_Task objective_. Can you copy out the passage below about the request of the men of Reuben and Gad, from "The request of" up to and including "against the Lord.", word for word?

_Study text_.
=====
The request of the men of Reuben and Gad that they should be allowed to settle on the eastern side of Jordan in the land of Jazer and the land of Gilead was at first refused by Moses with warm displeasure. They appeared to wish exemption from further military duty, if indeed they had not almost formed the intention of parting altogether with the rest of the tribes. Moses asked of them, "Shall your brethren go to the war and shall ye sit here? And wherefore discourage ye the heart of the children of Israel from going over into the land which the Lord hath given them?" He recalled the spies and the evil report they brought, by which a former generation had been disheartened and made to murmur against the Lord.
The forty years of wandering had intervened since that error-a long period of suffering and punishment. And now with this request the men of Reuben and Gad were playing the same dangerous part. "Behold, ye are risen up in your fathers’ stead, an increase of sinful men, to augment yet the fierce anger of the Lord toward Israel."
=====
_Study material_.
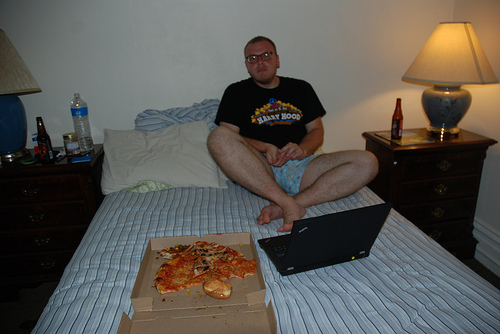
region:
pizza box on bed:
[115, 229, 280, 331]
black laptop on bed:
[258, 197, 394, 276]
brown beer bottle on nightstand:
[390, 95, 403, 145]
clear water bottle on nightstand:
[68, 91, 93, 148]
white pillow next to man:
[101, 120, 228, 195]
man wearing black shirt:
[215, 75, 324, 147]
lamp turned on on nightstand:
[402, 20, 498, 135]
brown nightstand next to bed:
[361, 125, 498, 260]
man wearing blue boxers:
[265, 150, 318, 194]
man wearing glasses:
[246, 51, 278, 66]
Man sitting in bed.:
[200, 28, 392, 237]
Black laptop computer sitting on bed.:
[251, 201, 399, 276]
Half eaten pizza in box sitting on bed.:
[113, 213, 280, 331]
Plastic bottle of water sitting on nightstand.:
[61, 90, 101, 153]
=====
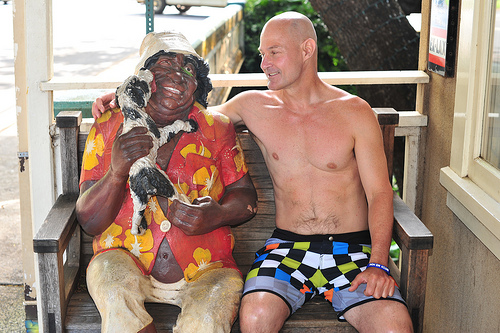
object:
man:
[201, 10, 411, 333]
=====
_Response_.
The request of the men of Reuben and Gad that they should be allowed to settle on the eastern side of Jordan in the land of Jazer and the land of Gilead was at first refused by Moses with warm displeasure. They appeared to wish exemption from further military duty, if indeed they had not almost formed the intention of parting altogether with the rest of the tribes. Moses asked of them, "Shall your brethren go to the war and shall ye sit here? And wherefore discourage ye the heart of the children of Israel from going over into the land which the Lord hath given them?" He recalled the spies and the evil report they brought, by which a former generation had been disheartened and made to murmur against the Lord.